La semana pasada, el Mecanismo Conjunto de Investigación de Naciones Unidas se convirtió en el cuarto organismo exploratorio independiente en confirmar que el régimen sirio fue directamente responsable de un ataque con gas sarín contra civiles perpetrado el 4 de abril. Murieron más de ochenta personas, “la mayoría mujeres y niños”, según la ONU. Otras 500 resultaron gravemente heridas. El uso de armamento químico en los campos sirios de batalla se ha convertido en algo alarmantemente habitual por parte del régimen de Asad. “No nos sorprende”, declaró la portavoz del Departamento de Estado, Heather Nauert. “Buscaremos que se haga justicia con el pueblo sirio”.
El Departamento de Estado tiene una extraña forma de demostrarlo.
A la hora de determinar la legitimidad del presidente sirio, Bashar al Assad, y su papel en Damasco, el Departamento de Estado ha sido tan inequívoco como un dulce salado. Según el secretario de Estado, Rex Tillerson, “Estados Unidos quiere una Siria entera y unificada sin que Bashar Assad desempeñe papel alguno en su gobierno”. Al menos, eso fue lo que dijo la semana pasada.
Cuando fue nombrado jefe de la diplomacia estadounidense, Tillerson asumió dicha función en la Administración de un presidente que hizo campaña con la idea de que Bashar al Assad es un aliado natural de EEUU en la lucha contra el Estado Islámico en Siria (no lo es). Dada su evidente deferencia hacia el hombre fuerte de Moscú, era lógico que Trump considerara al vasallo de Vladímir Putin en Siria un amigo potencial. Tal vez Tillerson estaba intentando transmitir lo que había interpretado como ambivalencia hacia Assad por parte de Trump cuando dijo en marzo: “El pueblo sirio decidirá el estatus a largo plazo del presidente Asad”.
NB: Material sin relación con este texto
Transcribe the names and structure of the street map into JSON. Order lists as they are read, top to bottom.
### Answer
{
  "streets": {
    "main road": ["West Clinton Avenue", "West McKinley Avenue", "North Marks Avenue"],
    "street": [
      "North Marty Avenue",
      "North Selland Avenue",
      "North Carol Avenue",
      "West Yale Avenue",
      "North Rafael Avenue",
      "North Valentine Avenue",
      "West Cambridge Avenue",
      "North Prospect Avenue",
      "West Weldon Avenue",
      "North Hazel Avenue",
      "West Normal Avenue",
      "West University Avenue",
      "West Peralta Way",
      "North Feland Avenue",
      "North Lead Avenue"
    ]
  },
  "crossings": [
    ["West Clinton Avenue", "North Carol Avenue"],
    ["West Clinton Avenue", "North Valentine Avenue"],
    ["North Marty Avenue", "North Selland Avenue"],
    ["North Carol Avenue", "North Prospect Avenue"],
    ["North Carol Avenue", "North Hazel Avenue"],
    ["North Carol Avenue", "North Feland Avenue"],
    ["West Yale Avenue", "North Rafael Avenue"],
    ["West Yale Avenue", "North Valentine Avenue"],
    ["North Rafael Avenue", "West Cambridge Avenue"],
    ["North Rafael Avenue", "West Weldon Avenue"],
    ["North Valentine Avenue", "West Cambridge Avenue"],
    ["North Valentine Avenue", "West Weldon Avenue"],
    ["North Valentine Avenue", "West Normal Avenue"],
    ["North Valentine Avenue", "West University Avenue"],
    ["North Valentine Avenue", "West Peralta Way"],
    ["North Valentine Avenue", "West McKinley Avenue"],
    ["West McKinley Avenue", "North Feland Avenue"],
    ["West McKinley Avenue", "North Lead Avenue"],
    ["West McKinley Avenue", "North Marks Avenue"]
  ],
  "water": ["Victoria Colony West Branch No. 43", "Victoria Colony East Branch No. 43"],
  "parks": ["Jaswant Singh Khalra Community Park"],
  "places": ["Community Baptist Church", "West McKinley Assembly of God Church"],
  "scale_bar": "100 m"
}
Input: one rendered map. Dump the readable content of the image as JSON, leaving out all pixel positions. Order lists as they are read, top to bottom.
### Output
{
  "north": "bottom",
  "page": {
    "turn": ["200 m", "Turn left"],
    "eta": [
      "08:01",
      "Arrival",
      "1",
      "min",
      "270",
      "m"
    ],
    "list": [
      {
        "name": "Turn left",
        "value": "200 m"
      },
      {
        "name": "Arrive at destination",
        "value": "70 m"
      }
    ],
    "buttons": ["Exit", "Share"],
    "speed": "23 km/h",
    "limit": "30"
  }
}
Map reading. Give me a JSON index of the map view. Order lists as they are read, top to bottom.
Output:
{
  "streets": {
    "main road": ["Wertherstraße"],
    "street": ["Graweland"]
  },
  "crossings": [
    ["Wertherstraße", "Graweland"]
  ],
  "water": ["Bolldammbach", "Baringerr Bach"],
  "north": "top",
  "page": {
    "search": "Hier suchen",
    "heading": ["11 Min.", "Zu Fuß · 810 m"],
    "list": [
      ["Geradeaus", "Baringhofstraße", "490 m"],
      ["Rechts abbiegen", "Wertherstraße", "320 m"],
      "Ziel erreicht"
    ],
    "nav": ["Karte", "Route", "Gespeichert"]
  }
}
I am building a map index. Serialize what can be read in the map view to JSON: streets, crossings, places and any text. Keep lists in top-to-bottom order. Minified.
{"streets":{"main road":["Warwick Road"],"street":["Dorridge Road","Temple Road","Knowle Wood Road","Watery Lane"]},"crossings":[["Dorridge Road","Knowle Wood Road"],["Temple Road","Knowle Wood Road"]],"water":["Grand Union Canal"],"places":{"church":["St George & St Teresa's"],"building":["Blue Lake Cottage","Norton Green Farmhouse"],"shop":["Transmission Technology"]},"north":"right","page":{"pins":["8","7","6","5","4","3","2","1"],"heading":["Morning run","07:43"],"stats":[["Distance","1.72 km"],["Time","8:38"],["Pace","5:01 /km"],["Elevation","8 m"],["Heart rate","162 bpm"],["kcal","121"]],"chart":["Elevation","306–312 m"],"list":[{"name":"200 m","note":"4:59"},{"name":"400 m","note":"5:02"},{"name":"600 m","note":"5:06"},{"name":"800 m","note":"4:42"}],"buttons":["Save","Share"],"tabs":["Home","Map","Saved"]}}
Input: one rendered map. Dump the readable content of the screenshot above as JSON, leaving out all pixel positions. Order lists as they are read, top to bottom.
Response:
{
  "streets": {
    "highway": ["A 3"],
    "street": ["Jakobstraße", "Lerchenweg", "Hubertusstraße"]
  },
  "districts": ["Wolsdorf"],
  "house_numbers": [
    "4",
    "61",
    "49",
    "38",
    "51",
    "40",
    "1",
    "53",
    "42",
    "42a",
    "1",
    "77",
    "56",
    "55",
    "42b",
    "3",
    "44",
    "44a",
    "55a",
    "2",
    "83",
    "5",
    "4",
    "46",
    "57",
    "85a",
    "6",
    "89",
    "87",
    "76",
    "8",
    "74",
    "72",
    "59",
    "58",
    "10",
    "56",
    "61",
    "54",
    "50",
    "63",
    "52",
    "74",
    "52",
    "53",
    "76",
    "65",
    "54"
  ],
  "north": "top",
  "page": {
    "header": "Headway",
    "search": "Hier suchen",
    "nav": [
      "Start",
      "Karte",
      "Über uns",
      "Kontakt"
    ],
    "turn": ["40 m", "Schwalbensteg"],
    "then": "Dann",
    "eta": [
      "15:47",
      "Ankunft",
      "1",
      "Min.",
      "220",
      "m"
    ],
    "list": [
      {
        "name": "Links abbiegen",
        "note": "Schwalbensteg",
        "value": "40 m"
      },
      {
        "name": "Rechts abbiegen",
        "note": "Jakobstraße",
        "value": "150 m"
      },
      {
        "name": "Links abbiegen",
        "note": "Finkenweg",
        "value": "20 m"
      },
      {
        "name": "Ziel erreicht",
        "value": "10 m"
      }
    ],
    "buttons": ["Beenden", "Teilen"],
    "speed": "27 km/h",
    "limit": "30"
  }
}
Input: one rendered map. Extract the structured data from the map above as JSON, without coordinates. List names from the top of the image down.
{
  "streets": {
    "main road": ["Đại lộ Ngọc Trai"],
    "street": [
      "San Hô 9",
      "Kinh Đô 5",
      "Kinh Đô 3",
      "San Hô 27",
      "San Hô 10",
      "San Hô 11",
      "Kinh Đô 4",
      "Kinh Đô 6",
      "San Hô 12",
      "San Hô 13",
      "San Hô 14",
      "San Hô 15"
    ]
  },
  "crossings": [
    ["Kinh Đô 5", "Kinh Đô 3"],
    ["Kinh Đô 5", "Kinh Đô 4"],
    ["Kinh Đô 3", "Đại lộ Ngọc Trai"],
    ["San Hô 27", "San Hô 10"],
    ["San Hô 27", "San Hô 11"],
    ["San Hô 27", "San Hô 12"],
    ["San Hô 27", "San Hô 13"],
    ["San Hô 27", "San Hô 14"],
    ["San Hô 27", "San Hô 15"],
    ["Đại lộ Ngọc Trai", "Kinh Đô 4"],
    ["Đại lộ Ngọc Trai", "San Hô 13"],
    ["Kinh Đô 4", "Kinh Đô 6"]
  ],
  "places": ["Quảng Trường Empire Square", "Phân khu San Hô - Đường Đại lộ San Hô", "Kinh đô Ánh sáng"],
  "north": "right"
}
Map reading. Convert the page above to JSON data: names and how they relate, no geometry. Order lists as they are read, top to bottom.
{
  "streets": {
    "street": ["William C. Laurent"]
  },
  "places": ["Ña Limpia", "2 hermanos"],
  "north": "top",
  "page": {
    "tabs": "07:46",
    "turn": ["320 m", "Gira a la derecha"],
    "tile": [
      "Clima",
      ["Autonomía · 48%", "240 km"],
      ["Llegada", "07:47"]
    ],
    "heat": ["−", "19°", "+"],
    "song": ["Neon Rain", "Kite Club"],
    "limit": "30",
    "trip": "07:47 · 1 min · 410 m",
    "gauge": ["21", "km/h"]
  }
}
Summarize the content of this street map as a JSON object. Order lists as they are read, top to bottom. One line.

Puesto que “el pueblo sirio” ha pasado la mayor parte de los últimos siete años sumido en una guerra civil sin tregua por precisamente esa cuestión, eso se interpretó como un aval de facto a la legitimidad del régimen de Assad. Lo cual no sentó nada bien a los aliados suníes de Estados Unidos en la región, y Tillerson se vio enseguida obligado a remarcar que sólo estaba haciendo una valoración objetiva de la realidad sobre el terreno.
“El papel futuro de Assad es incierto”, declaró el secretario de Estado en abril. “Sin duda, y con los actos que ha cometido, no parece que vaya a tener ningún papel en el gobierno del pueblo sirio”. Como si hiciese falta tener más confirmaciones que los comentarios de Tillerson iban dirigidos a los Estados árabes suníes contrarios a Assad, que han corrido un alto riesgo apoyando operaciones encubiertas para debilitar su régimen a lo largo de los años, Tillerson insistió en que no había habido ningún cambio “en relación con nuestras actividades militares en Siria”.
Pero se avecinaba uno. En julio, Foreign Policy informó que Tillerson le había dicho al Secretario General de Naciones Unidas, Antonio Guterres, que el destino de Assad dependía de los rusos. Considerando que Rusia ha llevado a cabo una intervención militar sostenida con el objetivo principal de apuntalar la debilitada posición de Assad, era improbable que Moscú actuara contra su lacayo de Damasco. Pero resulta que la confesión de Tillerson no eran sólo palabras vacías. Esa misma semana se supo que Trump había ordenado a su asesor sobre seguridad nacional y al director de la CIA que descartaran un programa de la época de Obama que hacía llegar armas y ayuda a grupos rebeldes explícitamente anti-Assad.
La medida vino en un momento de crecientes y peligrosas confrontaciones entre las fuerzas estadounidenses y sus aliadas y las rusas, así que quizá Washington pensó que una concesión unilateral podría rebajar las tensiones. O tal vez la Administración Trump nunca creyó realmente que fuese tarea suya presionar a Asad para que renunciara. En cualquier caso, fue un regalo para Putin y Assad y para las diversas facciones islamistas en Siria, que seguramente han conseguido un nuevo flujo de reclutas al quedar un solo polo contra Assad.
Quizá el Departamento de Estado no valora su propia credibilidad, o quizá está recibiendo señales contradictorias de la Casa Blanca. Sea cual sea la razón, sus funcionarios no han dado a los que están en la región la menor razón para que les crean cuando dicen que Assad no tiene cabida en el futuro de Siria.
Los diplomáticos estadounidenses deberían administrar mejor su honestidad. Es todo lo que tienen.